Markov decision process, reinforcement learning and multi-armed bandit



2017年1月5日(星期四)下午 2:30






Markov decision process, reinforcement learning and multi-armed bandit


Paul Weng

SYSU-CMU Joint Institute of Engineering

Paul Weng is currently a faculty at SYSU-CMU JIE (Joint Institute of Engineering), which is a partnership between Sun Yat-sen University (SYSU) and Carnegie Mellon University (CMU). During 2015, he was a visiting faculty at CMU. Before that, he was an associate professor in computer science at Sorbonne Universités, UPMC (Pierre and Marie Curie University), Paris. He received his Master in 2003 and his Ph.D. in 2006, both at UPMC. Before joining academia, he graduated from ENSAI (French National School in Statistics and Information Analysis) and worked as a financial quantitative analyst in London.

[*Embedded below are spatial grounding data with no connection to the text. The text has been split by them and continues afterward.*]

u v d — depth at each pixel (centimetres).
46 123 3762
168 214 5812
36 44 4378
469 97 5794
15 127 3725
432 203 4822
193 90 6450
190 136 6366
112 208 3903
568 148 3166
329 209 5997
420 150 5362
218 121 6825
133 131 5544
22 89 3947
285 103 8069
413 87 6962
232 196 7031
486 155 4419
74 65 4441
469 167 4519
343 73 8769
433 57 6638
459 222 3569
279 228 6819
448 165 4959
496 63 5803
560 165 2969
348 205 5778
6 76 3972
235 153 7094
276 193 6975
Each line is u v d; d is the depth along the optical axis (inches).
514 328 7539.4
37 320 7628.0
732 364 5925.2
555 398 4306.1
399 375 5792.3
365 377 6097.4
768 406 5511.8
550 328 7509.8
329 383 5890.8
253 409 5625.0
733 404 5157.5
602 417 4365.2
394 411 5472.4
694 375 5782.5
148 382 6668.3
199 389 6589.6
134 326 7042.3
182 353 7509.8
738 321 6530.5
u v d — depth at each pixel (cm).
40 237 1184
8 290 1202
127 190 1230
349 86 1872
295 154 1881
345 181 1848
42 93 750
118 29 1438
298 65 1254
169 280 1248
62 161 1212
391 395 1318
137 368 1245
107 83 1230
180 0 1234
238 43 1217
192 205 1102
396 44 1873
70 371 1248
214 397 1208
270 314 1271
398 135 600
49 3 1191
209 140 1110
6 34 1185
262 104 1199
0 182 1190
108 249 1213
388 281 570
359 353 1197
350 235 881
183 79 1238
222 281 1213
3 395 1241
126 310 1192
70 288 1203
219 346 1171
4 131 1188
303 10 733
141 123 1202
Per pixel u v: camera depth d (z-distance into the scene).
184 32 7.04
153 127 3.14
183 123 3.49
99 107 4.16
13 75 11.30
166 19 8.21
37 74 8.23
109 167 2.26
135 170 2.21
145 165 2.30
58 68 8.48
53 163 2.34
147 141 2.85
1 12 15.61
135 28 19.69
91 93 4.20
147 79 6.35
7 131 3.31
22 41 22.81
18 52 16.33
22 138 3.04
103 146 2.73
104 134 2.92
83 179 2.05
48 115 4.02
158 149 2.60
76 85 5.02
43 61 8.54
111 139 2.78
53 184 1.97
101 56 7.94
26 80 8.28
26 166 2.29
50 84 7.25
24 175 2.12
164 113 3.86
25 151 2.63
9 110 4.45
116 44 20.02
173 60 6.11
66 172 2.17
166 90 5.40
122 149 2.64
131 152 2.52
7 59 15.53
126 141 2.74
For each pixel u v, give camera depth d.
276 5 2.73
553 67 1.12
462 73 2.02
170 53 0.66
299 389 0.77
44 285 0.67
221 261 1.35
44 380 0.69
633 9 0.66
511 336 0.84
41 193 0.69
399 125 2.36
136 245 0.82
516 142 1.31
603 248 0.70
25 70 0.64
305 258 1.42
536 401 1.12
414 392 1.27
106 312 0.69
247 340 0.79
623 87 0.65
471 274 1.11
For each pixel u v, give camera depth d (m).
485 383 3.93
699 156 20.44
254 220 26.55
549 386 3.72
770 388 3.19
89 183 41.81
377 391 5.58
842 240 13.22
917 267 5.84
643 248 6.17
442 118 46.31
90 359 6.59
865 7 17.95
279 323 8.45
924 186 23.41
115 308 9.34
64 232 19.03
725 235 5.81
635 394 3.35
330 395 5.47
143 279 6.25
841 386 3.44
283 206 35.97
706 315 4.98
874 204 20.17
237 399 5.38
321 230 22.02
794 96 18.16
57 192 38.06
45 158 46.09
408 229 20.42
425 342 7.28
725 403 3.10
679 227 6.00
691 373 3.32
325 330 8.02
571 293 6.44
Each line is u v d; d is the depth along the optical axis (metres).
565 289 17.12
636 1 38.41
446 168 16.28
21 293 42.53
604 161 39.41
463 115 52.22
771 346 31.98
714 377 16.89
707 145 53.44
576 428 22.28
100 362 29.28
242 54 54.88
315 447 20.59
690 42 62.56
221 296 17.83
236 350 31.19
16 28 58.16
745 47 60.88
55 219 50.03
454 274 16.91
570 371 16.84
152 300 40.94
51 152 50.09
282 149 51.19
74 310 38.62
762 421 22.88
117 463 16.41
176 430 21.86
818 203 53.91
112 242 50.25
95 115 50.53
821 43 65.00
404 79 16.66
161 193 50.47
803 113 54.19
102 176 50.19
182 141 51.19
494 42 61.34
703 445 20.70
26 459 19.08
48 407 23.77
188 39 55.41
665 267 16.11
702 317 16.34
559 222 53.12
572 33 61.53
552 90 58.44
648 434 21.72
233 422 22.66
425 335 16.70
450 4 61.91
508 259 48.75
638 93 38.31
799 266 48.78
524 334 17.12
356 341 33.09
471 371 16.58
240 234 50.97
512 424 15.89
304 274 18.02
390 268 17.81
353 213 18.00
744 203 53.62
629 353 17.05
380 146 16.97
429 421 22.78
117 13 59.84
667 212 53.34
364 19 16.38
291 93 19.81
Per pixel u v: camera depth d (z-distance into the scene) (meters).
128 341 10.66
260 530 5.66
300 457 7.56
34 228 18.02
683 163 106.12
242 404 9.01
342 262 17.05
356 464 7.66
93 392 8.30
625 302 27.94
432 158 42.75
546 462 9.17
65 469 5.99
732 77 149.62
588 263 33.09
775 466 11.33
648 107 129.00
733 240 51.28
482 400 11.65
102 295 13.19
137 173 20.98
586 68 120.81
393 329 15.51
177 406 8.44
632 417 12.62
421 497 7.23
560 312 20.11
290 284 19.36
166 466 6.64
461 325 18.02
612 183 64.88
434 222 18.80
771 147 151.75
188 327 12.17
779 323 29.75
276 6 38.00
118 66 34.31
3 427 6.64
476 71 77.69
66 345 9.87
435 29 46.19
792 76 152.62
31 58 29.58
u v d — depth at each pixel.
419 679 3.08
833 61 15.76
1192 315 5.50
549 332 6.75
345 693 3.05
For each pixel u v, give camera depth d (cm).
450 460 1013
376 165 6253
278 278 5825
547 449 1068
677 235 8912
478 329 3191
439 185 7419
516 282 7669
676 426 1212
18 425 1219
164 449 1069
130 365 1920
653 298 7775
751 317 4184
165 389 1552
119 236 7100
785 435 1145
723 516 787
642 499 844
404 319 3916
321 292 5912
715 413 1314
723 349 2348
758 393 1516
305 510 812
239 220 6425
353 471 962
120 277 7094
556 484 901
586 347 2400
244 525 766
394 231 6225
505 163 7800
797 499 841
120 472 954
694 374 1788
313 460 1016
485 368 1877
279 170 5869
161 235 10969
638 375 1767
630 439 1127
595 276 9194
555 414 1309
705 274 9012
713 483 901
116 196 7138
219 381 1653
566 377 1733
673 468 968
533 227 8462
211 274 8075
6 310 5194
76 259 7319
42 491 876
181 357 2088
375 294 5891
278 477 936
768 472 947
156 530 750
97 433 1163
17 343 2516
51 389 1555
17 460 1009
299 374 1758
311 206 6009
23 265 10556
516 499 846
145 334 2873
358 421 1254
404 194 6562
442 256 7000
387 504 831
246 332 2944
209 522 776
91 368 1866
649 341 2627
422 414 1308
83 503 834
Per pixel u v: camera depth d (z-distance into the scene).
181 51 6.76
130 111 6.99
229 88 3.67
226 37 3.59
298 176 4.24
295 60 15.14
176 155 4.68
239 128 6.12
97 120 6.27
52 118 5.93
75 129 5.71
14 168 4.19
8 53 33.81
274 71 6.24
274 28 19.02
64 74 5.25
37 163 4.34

His main recent research work deals with (sequential) decision-making under uncertainty, multicriteria decision-making, qualitative/ordinal decision models and preference learning/elicitation.


Markov decision process (MDP) and reinforcement learning (RL) are general frameworks to tackle sequential decision-making problems under uncertainty. Both rely on the existence of numerical rewards to quantify the value of actions in states and on expectation to quantify the value of policies. In practice, these assumptions may not hold, as it has also been observed in some other recent work (e.g., inverse reinforcement learning, preference-based reinforcement learning, dueling bandits…). In this talk, we investigate the use of an ordinal decision criterion based on quantiles (also known as Value-at-Risk in finance). For both the MDP and the RL settings, we propose solving algorithms and present some initial experimental results. If time permits, we will also present some theoretical results in multi-armed bandits, which is a special case of RL.